• [Extracted records]
"""

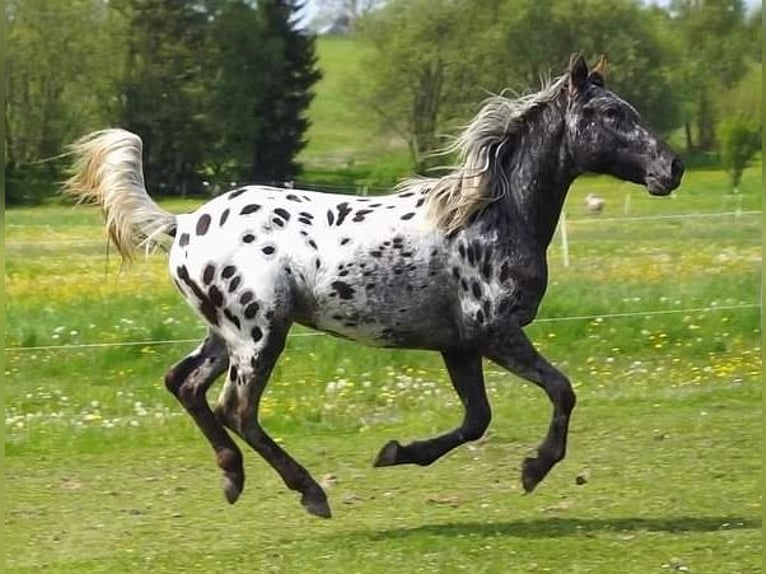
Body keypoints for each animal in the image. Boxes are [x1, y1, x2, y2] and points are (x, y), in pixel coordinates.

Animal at [65, 54, 683, 518]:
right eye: (610, 112)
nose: (672, 168)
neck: (488, 214)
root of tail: (185, 223)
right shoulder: (495, 333)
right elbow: (561, 390)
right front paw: (534, 469)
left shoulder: (459, 345)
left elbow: (477, 420)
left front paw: (395, 452)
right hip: (260, 334)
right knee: (236, 408)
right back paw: (310, 493)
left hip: (226, 334)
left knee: (185, 384)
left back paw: (232, 478)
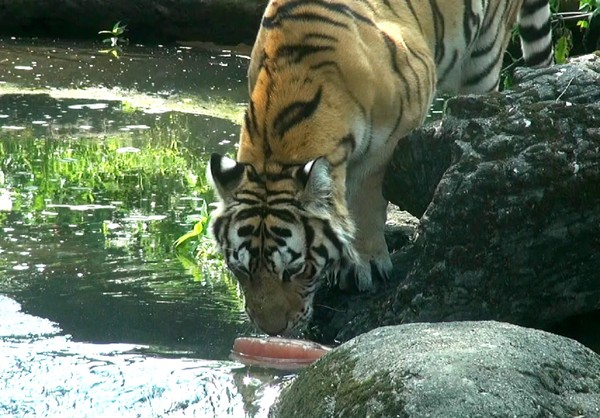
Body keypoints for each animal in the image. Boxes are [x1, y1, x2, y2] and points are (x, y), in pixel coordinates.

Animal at [207, 0, 552, 334]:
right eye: (239, 269)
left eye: (294, 269)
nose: (273, 330)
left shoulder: (395, 129)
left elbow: (364, 196)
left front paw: (364, 264)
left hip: (485, 55)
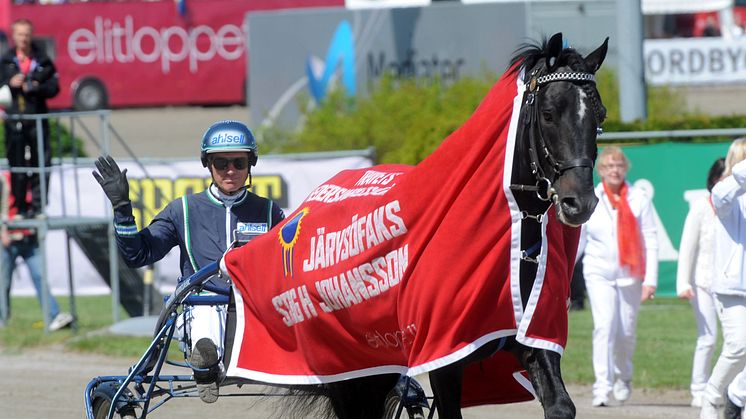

"""

What you should return is the exact text of every line from the top of the entries through the line with "right hip: (260, 334)", pictures removed.

• [Answer space]
Body keypoints for each animal in the image. Boxes are [x1, y1, x2, y2] and points are (x, y), in pixel coordinates.

Animal at [65, 54, 683, 518]:
right eye: (610, 112)
nose: (672, 168)
neck: (488, 214)
root of tail: (185, 223)
right shoulder: (495, 333)
right elbow: (561, 390)
right front paw: (534, 469)
left shoulder: (459, 345)
left elbow: (477, 420)
left front paw: (395, 452)
right hip: (260, 334)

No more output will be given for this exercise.